A novel protein-based supramolecular recognition approach for ratiometric fluorescence detection of fipronil

Fipronil, a wildly used pesticide, exhibits high toxicity to pollinators, aquatic organisms, farmland birds, as well as mammals that have GABA receptors, including humans. Thus, developing an effective method for fipronil determination is of great importance. Although the fluorescence assays have the features of easy-to-use, rapid response, high sensitivity and visualized readout, such assay for fipronil was rather difficult to design because fipronil was both chemically and photophysically stable. Herein, we utilized a chalcone dye bound into albumin inner-cavity to construct a novel supramolecular recognition system, for the first time, successfully realizing ratiometric fluorescence detection of fipronil. The sensing mechanism has been carefully verified by the molecular docking, fluorescent titration, DLS tests and fluorescence lifetime.
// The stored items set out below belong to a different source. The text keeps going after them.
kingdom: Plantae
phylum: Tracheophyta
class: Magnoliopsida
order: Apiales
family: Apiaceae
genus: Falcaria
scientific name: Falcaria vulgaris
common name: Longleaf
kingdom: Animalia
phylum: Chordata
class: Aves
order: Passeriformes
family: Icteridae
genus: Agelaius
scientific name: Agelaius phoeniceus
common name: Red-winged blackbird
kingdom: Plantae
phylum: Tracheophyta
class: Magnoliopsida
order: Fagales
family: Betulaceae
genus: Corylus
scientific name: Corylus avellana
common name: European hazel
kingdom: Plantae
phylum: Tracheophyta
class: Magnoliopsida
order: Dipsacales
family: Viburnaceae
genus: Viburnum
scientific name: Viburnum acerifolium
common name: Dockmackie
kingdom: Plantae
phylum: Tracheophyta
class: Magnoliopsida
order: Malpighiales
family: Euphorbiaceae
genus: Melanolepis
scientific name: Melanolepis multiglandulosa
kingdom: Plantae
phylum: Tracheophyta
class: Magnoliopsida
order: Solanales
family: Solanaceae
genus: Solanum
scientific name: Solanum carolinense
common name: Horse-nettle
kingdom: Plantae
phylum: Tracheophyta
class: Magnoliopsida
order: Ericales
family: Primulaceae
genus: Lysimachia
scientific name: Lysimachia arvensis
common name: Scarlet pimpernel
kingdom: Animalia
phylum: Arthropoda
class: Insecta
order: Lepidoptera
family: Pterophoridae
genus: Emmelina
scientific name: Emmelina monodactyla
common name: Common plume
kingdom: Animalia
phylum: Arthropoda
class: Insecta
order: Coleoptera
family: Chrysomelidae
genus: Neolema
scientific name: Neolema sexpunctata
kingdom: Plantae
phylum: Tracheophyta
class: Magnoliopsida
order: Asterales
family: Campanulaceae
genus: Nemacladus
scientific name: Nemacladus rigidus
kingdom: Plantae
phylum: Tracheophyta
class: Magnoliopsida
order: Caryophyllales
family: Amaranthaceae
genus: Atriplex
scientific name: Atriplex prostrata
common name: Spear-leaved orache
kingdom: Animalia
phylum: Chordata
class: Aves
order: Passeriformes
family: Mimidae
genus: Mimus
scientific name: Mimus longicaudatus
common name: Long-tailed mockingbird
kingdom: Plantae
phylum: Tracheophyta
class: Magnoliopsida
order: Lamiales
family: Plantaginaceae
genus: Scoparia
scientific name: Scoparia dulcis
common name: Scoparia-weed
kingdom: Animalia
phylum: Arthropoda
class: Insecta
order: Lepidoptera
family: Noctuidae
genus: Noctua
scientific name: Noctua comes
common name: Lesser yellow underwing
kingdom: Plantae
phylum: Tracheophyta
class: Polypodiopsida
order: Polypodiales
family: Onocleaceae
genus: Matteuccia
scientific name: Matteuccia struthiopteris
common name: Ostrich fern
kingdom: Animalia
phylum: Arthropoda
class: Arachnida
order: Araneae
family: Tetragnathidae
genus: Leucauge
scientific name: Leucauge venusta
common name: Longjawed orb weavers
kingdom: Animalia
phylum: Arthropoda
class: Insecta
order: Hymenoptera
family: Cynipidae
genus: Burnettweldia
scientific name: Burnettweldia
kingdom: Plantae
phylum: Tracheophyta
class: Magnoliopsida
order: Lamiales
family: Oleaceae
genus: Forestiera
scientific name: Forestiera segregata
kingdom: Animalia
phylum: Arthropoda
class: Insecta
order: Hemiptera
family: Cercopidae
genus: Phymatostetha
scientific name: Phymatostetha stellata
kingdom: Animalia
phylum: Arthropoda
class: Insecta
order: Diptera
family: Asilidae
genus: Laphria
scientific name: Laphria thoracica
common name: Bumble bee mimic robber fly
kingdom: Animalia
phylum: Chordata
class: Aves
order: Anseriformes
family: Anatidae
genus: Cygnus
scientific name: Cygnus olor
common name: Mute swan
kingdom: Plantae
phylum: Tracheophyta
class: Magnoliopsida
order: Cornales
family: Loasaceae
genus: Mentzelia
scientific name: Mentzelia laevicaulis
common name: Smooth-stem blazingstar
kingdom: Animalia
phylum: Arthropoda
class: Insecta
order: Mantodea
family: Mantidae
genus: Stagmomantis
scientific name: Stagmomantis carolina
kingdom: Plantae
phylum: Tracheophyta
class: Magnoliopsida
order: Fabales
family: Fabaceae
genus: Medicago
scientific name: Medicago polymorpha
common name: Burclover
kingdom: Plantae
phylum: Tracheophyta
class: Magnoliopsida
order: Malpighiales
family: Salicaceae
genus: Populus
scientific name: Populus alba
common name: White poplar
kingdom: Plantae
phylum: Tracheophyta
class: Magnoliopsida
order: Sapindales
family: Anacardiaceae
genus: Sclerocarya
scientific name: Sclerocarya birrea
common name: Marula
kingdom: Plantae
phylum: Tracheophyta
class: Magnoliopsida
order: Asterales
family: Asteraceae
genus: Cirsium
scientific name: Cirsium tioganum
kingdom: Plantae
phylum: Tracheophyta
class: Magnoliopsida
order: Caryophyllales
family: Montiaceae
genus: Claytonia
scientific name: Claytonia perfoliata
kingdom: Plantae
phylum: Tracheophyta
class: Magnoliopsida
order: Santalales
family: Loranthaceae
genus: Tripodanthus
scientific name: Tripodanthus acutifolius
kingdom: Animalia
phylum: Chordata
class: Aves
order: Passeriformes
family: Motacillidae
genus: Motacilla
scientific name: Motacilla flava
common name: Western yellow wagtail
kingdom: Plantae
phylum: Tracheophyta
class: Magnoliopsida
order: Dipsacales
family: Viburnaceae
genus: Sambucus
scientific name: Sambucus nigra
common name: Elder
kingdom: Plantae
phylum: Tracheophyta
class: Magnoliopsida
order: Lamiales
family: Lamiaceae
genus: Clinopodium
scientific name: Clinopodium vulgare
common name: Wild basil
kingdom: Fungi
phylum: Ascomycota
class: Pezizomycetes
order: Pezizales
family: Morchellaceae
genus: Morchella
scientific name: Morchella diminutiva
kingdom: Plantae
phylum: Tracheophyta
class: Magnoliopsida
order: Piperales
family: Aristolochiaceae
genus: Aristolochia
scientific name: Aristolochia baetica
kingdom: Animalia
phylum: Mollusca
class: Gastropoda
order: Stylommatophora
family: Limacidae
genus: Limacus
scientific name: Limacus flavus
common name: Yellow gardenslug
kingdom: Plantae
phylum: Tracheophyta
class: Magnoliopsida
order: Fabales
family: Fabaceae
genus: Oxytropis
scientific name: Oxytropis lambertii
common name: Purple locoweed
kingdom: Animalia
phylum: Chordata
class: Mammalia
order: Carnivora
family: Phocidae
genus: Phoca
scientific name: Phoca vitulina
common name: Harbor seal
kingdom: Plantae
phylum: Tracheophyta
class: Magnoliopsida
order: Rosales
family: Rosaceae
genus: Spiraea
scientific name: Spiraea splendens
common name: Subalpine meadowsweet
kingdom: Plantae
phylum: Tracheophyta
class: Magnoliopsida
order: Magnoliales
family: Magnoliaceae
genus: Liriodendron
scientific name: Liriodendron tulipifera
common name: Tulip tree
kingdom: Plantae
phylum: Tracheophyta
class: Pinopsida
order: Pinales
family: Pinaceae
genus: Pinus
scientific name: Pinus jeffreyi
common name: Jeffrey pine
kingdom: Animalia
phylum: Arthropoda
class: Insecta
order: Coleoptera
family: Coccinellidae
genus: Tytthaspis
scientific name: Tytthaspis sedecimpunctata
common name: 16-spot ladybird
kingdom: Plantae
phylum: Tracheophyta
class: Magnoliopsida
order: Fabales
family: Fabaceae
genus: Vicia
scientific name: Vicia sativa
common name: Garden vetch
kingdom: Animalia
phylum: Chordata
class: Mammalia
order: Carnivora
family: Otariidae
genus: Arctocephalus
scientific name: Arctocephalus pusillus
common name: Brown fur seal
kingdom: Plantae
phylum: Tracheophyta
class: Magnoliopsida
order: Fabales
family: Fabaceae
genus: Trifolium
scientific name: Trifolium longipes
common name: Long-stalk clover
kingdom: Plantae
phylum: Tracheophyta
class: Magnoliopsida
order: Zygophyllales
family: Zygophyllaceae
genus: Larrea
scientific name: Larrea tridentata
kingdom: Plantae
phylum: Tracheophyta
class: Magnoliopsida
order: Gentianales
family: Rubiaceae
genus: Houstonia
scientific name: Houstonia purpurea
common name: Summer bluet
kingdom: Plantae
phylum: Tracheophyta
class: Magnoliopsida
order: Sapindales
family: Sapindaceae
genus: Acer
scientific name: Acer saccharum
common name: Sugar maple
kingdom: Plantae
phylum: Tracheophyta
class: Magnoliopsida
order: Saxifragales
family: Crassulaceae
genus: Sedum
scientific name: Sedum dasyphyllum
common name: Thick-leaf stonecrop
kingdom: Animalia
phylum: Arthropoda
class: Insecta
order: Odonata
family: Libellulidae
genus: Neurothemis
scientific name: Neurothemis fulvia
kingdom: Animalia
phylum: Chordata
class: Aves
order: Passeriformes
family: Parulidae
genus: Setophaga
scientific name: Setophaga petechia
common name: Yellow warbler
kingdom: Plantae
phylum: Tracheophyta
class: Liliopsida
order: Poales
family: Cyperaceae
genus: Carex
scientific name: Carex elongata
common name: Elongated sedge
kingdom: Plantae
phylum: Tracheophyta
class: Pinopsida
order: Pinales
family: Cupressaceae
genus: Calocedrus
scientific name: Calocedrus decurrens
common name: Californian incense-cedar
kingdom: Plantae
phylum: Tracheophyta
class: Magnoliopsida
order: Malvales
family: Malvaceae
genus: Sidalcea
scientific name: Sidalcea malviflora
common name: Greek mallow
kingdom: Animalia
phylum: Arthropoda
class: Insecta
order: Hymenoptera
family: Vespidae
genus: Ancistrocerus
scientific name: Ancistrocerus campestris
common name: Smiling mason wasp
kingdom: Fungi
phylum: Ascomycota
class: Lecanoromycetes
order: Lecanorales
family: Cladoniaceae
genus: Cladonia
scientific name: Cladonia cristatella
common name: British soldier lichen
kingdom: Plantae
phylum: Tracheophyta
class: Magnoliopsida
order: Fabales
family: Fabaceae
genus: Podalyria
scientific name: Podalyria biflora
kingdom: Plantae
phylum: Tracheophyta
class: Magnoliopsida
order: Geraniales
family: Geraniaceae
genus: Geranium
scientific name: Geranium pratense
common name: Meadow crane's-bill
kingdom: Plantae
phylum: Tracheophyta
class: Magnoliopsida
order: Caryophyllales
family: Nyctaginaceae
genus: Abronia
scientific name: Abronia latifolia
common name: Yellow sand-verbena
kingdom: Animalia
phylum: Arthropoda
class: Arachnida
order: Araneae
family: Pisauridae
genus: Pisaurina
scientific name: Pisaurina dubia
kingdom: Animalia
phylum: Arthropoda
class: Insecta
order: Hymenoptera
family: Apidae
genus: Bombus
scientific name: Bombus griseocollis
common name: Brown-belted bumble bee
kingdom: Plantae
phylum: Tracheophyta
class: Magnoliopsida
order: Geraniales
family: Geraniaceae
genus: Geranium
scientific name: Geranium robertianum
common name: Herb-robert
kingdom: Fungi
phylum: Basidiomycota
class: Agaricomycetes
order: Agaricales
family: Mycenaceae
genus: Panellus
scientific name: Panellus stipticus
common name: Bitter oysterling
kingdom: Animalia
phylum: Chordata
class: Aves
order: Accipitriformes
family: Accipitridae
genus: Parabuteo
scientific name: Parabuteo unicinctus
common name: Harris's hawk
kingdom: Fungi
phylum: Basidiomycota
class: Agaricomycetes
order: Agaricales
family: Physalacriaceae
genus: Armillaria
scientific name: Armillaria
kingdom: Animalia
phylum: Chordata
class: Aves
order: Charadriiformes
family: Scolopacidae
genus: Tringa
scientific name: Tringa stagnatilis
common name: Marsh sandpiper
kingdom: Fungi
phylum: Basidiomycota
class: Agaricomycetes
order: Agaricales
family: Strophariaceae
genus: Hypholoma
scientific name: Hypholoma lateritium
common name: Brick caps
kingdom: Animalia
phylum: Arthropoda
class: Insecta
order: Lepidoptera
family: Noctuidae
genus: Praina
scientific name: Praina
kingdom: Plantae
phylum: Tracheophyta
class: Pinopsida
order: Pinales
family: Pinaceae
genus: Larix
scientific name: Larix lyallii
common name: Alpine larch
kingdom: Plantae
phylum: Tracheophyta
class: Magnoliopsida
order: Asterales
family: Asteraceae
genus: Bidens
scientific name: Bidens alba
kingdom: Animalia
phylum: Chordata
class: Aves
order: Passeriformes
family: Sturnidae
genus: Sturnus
This reported probe could detect fipronil with a rapid response (< 3 min), high sensitivity (LOD similar to 0.01 ppm) and selectivity, good anti-interference property, and significantly, ratiometric color change from green to yellow, which could be discriminated by naked eyes. Moreover, we demonstrated the application of this method in the ratiometric tracking of fipronil in plants (Arabidopsis thaliana). We anticipate this albumin-based supramolecular recognition system would inspire more probe design for environmental monitoring.

Automated summary

In this study, a supramolecular recognition system based on a dye bound to albumin was used to detect fipronil. The method allows for ratiometric fluorescence detection with a rapid response, high sensitivity, and selectivity, and the color change can be observed by naked eyes. This method was successfully applied for tracking fipronil in plants.